Would you repeat each of the lines below exactly?
BEGIN
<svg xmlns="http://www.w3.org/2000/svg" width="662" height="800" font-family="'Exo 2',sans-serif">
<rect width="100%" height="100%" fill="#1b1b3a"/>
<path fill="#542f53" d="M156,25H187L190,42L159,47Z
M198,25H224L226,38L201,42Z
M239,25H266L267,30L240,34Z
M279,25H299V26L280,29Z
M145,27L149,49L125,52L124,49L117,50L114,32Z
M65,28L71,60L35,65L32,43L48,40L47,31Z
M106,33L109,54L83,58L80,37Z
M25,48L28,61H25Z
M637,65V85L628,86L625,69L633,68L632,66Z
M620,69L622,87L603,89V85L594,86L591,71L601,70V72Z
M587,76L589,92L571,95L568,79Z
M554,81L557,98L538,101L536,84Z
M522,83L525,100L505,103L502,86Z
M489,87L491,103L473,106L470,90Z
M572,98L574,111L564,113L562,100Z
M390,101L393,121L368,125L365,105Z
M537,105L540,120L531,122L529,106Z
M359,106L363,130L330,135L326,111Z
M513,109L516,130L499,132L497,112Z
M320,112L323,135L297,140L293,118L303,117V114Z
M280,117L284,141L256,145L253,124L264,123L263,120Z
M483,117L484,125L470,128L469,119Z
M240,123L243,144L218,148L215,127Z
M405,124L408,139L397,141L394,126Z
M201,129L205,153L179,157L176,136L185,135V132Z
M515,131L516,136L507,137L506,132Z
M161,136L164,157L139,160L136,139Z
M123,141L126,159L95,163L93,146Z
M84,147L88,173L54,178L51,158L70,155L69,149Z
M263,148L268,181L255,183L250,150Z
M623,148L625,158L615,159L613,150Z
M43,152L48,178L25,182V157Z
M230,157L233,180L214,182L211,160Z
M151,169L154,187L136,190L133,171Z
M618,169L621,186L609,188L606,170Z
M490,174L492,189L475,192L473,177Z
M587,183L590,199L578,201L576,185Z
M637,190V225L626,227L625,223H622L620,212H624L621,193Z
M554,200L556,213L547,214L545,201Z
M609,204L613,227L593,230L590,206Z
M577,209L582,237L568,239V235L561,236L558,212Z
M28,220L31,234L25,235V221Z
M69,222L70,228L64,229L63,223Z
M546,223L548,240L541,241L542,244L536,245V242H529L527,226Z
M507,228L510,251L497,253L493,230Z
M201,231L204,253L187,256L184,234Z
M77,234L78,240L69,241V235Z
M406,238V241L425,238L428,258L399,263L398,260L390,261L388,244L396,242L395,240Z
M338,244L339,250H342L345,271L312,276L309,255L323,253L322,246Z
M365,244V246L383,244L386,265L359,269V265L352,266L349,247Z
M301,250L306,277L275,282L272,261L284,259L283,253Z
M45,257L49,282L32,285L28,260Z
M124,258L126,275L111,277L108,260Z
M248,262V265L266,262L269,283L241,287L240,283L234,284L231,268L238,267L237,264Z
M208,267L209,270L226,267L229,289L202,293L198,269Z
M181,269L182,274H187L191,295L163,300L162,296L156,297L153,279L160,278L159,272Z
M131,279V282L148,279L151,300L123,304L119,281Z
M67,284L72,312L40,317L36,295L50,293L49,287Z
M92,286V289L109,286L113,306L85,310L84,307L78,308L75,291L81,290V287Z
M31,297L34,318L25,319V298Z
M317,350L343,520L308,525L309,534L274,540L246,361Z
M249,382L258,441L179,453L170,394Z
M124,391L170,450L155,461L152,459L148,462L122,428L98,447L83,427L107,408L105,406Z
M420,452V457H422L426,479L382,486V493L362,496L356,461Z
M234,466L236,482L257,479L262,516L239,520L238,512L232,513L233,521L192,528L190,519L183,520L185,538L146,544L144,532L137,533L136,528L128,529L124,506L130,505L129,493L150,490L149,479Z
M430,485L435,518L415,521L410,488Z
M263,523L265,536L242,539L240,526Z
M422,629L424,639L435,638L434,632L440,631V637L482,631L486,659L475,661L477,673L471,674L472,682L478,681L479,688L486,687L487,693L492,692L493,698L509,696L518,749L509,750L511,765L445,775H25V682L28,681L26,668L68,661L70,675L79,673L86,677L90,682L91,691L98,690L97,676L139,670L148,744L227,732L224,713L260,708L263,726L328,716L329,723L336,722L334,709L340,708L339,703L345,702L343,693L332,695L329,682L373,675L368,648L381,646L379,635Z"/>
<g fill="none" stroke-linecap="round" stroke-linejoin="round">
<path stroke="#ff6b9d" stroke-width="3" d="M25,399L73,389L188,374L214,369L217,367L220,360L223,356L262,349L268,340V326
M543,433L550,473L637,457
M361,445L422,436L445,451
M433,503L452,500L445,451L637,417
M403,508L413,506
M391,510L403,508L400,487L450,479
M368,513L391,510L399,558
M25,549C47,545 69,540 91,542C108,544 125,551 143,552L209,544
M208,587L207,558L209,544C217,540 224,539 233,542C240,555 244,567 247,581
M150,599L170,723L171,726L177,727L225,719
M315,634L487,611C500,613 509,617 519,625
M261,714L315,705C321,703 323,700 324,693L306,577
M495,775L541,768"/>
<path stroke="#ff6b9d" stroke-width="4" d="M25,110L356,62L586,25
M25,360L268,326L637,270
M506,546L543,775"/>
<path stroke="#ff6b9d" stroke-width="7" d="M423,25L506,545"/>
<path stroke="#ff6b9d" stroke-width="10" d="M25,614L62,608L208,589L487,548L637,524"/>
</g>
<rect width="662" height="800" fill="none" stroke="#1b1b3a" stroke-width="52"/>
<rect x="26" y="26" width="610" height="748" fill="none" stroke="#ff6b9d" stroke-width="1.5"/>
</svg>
END
--- Completed task ---
<svg xmlns="http://www.w3.org/2000/svg" width="662" height="800" font-family="'Exo 2',sans-serif">
<rect width="100%" height="100%" fill="#1b1b3a"/>
<path fill="#542f53" d="M156,25H187L190,42L159,47Z
M198,25H224L226,38L201,42Z
M239,25H266L267,30L240,34Z
M279,25H299V26L280,29Z
M145,27L149,49L125,52L124,49L117,50L114,32Z
M65,28L71,60L35,65L32,43L48,40L47,31Z
M106,33L109,54L83,58L80,37Z
M25,48L28,61H25Z
M637,65V85L628,86L625,69L633,68L632,66Z
M620,69L622,87L603,89V85L594,86L591,71L601,70V72Z
M587,76L589,92L571,95L568,79Z
M554,81L557,98L538,101L536,84Z
M522,83L525,100L505,103L502,86Z
M489,87L491,103L473,106L470,90Z
M572,98L574,111L564,113L562,100Z
M390,101L393,121L368,125L365,105Z
M537,105L540,120L531,122L529,106Z
M359,106L363,130L330,135L326,111Z
M513,109L516,130L499,132L497,112Z
M320,112L323,135L297,140L293,118L303,117V114Z
M280,117L284,141L256,145L253,124L264,123L263,120Z
M483,117L484,125L470,128L469,119Z
M240,123L243,144L218,148L215,127Z
M405,124L408,139L397,141L394,126Z
M201,129L205,153L179,157L176,136L185,135V132Z
M515,131L516,136L507,137L506,132Z
M161,136L164,157L139,160L136,139Z
M123,141L126,159L95,163L93,146Z
M84,147L88,173L54,178L51,158L70,155L69,149Z
M263,148L268,181L255,183L250,150Z
M623,148L625,158L615,159L613,150Z
M43,152L48,178L25,182V157Z
M230,157L233,180L214,182L211,160Z
M151,169L154,187L136,190L133,171Z
M618,169L621,186L609,188L606,170Z
M490,174L492,189L475,192L473,177Z
M587,183L590,199L578,201L576,185Z
M637,190V225L626,227L625,223H622L620,212H624L621,193Z
M554,200L556,213L547,214L545,201Z
M609,204L613,227L593,230L590,206Z
M577,209L582,237L568,239V235L561,236L558,212Z
M28,220L31,234L25,235V221Z
M69,222L70,228L64,229L63,223Z
M546,223L548,240L541,241L542,244L536,245V242H529L527,226Z
M507,228L510,251L497,253L493,230Z
M201,231L204,253L187,256L184,234Z
M77,234L78,240L69,241V235Z
M406,238V241L425,238L428,258L399,263L398,260L390,261L388,244L396,242L395,240Z
M338,244L339,250H342L345,271L312,276L309,255L323,253L322,246Z
M365,244V246L383,244L386,265L359,269V265L352,266L349,247Z
M301,250L306,277L275,282L272,261L284,259L283,253Z
M45,257L49,282L32,285L28,260Z
M124,258L126,275L111,277L108,260Z
M248,262V265L266,262L269,283L241,287L240,283L234,284L231,268L238,267L237,264Z
M208,267L209,270L226,267L229,289L202,293L198,269Z
M181,269L182,274H187L191,295L163,300L162,296L156,297L153,279L160,278L159,272Z
M131,279V282L148,279L151,300L123,304L119,281Z
M67,284L72,312L40,317L36,295L50,293L49,287Z
M92,286V289L109,286L113,306L85,310L84,307L78,308L75,291L81,290V287Z
M31,297L34,318L25,319V298Z
M317,350L343,520L308,525L309,534L274,540L246,361Z
M249,382L258,441L179,453L170,394Z
M124,391L170,450L155,461L152,459L148,462L122,428L98,447L83,427L107,408L105,406Z
M420,452V457H422L426,479L382,486V493L362,496L356,461Z
M234,466L236,482L257,479L262,516L239,520L238,512L232,513L233,521L192,528L190,519L183,520L185,538L146,544L144,532L137,533L136,528L128,529L124,506L130,505L129,493L150,490L149,479Z
M430,485L435,518L415,521L410,488Z
M263,523L265,536L242,539L240,526Z
M422,629L424,639L435,638L434,632L440,631V637L482,631L486,659L475,661L477,673L471,674L472,682L478,681L479,688L486,687L487,693L492,692L493,698L509,696L518,749L509,750L511,765L445,775H25V682L28,681L26,668L68,661L70,675L79,673L86,677L90,682L91,691L98,690L97,676L139,670L148,744L227,732L224,713L260,708L263,726L328,716L329,723L336,722L334,709L340,708L339,703L345,702L343,693L332,695L329,682L373,675L368,648L381,646L379,635Z"/>
<g fill="none" stroke-linecap="round" stroke-linejoin="round">
<path stroke="#ff6b9d" stroke-width="3" d="M25,399L73,389L188,374L214,369L217,367L220,360L223,356L262,349L268,340V326
M543,433L550,473L637,457
M361,445L422,436L445,451
M433,503L452,500L445,451L637,417
M403,508L413,506
M391,510L403,508L400,487L450,479
M368,513L391,510L399,558
M25,549C47,545 69,540 91,542C108,544 125,551 143,552L209,544
M208,587L207,558L209,544C217,540 224,539 233,542C240,555 244,567 247,581
M150,599L170,723L171,726L177,727L225,719
M315,634L487,611C500,613 509,617 519,625
M261,714L315,705C321,703 323,700 324,693L306,577
M495,775L541,768"/>
<path stroke="#ff6b9d" stroke-width="4" d="M25,110L356,62L586,25
M25,360L268,326L637,270
M506,546L543,775"/>
<path stroke="#ff6b9d" stroke-width="7" d="M423,25L506,545"/>
<path stroke="#ff6b9d" stroke-width="10" d="M25,614L62,608L208,589L487,548L637,524"/>
</g>
<rect width="662" height="800" fill="none" stroke="#1b1b3a" stroke-width="52"/>
<rect x="26" y="26" width="610" height="748" fill="none" stroke="#ff6b9d" stroke-width="1.5"/>
</svg>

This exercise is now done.